Repeat the lines below word for word, from the line that contains "order: Polypodiales" up to and including the final line.

- - - - -

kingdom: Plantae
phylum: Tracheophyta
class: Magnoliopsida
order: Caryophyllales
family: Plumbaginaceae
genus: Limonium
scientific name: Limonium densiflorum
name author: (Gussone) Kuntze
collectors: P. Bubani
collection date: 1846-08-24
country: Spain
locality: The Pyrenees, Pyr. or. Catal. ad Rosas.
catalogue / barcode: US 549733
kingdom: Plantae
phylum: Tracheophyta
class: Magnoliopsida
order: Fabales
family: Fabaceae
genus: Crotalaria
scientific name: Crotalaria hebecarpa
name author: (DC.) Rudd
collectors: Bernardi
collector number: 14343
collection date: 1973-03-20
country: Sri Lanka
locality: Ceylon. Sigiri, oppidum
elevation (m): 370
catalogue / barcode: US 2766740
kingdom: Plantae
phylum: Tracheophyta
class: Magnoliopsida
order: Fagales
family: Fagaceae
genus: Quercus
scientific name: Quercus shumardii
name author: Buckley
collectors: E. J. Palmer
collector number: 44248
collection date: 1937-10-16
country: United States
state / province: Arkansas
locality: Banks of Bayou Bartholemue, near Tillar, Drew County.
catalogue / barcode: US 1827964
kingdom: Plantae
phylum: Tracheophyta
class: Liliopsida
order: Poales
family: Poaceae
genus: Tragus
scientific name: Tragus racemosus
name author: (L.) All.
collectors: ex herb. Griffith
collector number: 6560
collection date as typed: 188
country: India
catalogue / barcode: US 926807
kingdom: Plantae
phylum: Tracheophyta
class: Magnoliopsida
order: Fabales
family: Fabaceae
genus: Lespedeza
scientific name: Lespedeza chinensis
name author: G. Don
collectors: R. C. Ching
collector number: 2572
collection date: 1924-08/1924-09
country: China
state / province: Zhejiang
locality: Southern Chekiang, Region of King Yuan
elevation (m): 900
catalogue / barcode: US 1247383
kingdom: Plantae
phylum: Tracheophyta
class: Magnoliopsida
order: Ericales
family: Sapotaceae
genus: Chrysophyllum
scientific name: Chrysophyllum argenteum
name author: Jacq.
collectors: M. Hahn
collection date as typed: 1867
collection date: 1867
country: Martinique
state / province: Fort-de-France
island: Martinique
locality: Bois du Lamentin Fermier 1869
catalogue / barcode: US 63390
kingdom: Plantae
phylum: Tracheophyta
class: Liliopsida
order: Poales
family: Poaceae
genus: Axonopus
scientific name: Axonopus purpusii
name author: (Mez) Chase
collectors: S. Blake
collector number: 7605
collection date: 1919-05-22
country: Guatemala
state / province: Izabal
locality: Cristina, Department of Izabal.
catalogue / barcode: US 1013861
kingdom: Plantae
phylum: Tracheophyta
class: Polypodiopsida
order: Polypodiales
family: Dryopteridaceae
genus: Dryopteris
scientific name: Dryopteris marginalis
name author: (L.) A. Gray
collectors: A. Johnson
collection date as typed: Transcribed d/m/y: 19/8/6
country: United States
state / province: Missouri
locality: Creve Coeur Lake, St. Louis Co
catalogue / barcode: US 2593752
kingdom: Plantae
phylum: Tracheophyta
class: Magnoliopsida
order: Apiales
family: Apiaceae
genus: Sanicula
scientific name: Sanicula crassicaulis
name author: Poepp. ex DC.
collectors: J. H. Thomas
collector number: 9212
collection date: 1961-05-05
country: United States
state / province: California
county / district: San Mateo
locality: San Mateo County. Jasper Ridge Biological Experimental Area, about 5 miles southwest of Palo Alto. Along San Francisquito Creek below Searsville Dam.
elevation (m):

- - - - -

COMPLETE RESPONSE
order: Polypodiales
family: Dryopteridaceae
genus: Dryopteris
scientific name: Dryopteris marginalis
name author: (L.) A. Gray
collectors: A. Johnson
collection date as typed: Transcribed d/m/y: 19/8/6
country: United States
state / province: Missouri
locality: Creve Coeur Lake, St. Louis Co
catalogue / barcode: US 2593752
kingdom: Plantae
phylum: Tracheophyta
class: Magnoliopsida
order: Apiales
family: Apiaceae
genus: Sanicula
scientific name: Sanicula crassicaulis
name author: Poepp. ex DC.
collectors: J. H. Thomas
collector number: 9212
collection date: 1961-05-05
country: United States
state / province: California
county / district: San Mateo
locality: San Mateo County. Jasper Ridge Biological Experimental Area, about 5 miles southwest of Palo Alto. Along San Francisquito Creek below Searsville Dam.
elevation (m):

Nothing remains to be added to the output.